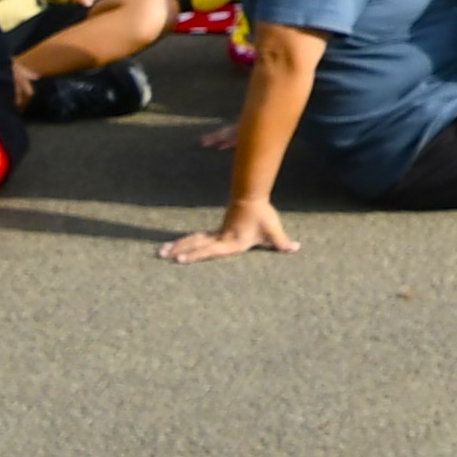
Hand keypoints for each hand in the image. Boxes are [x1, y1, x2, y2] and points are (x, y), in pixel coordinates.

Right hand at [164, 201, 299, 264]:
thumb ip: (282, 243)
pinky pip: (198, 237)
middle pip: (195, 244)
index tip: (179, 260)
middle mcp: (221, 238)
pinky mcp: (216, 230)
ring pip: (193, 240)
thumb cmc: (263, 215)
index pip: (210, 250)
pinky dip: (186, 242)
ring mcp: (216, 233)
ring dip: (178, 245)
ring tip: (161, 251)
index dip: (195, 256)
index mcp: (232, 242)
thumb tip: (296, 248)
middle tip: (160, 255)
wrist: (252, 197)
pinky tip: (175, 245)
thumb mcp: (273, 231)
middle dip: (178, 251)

* * *

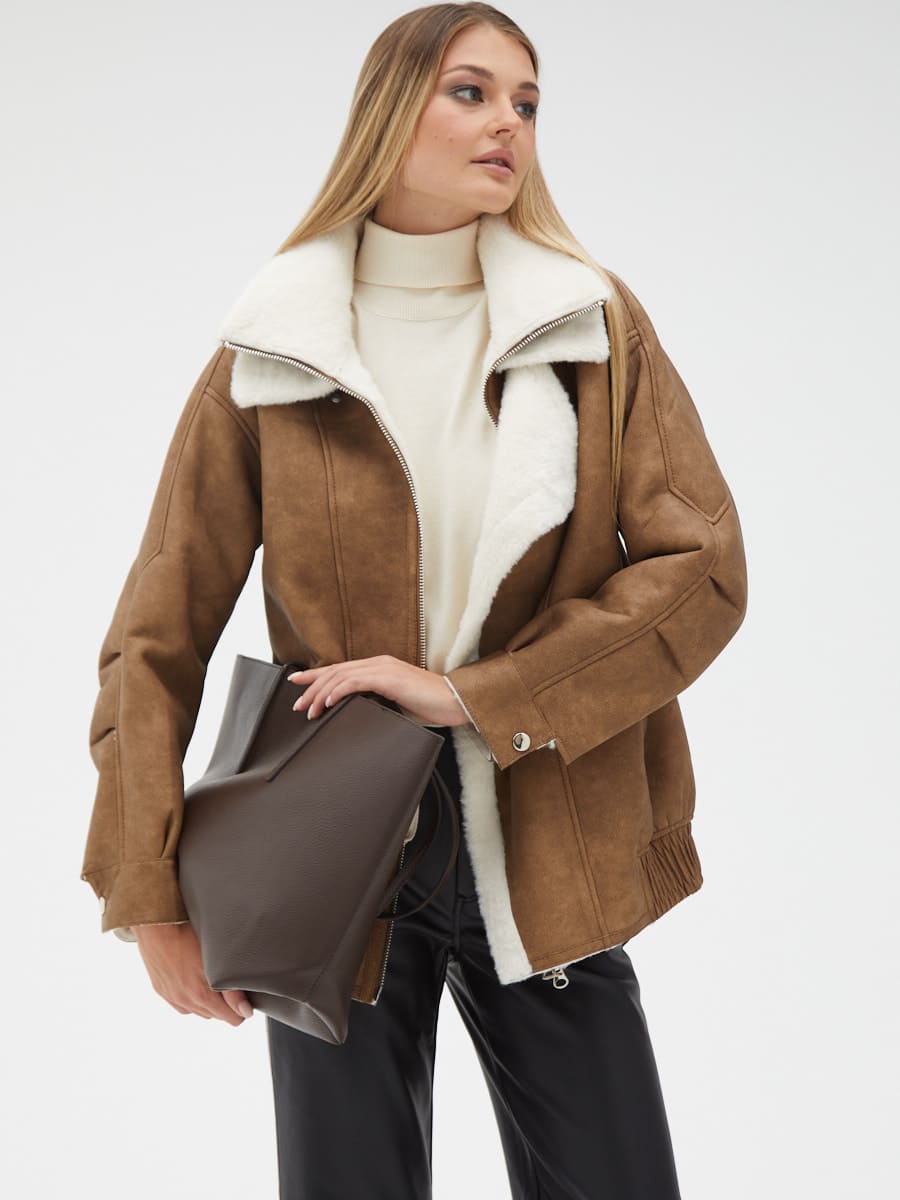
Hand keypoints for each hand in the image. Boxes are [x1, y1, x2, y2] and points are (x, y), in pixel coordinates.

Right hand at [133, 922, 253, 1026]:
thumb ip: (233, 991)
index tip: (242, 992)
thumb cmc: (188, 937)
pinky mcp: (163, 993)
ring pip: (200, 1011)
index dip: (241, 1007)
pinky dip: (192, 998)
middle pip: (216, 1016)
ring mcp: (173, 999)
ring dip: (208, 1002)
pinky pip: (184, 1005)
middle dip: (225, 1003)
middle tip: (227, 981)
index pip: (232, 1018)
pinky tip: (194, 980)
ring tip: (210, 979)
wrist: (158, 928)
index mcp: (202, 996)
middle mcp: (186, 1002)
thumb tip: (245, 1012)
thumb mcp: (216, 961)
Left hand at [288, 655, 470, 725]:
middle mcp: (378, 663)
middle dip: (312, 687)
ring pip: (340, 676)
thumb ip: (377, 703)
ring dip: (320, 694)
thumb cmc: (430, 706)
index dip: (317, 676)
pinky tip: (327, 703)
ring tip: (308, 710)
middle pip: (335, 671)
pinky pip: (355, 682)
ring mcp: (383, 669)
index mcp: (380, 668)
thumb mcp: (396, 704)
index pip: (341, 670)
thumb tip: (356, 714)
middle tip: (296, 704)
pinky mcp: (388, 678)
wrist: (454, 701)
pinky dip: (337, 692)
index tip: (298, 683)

* * *

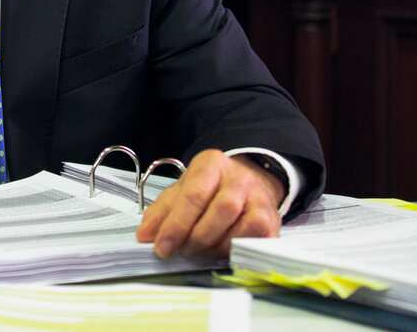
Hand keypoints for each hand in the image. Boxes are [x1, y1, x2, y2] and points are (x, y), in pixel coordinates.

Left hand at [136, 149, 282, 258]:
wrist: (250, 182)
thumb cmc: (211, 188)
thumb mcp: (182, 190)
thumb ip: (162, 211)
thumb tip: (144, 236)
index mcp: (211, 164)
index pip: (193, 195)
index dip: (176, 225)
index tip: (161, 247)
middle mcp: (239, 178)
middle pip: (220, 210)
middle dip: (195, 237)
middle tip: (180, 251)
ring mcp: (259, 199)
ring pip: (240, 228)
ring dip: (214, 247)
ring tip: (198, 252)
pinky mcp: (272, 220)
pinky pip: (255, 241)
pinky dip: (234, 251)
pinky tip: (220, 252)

* * *

- _Requirement_:
Copy out precisely the lines from the line with "thumb cmc: (211, 188)" to the line with "pinky tip: (220, 252)" in the material above, including those two lines and omitting all the rest.

- _Reply_:
thumb cmc: (211, 188)
thumb mcp: (182, 190)
thumb ip: (162, 211)
thumb tip: (144, 236)
index mcp: (211, 164)
index pip: (193, 195)
index dip: (176, 225)
index tip: (161, 247)
middle mcp: (239, 178)
middle pip: (220, 210)
middle dip: (195, 237)
middle tip: (180, 251)
ring mcp: (259, 199)
ring pip: (240, 228)
ring dip: (214, 247)
ring tip: (198, 252)
pinky mcp: (272, 220)
pinky pip: (255, 241)
pinky dip: (234, 251)
pinky tip: (220, 252)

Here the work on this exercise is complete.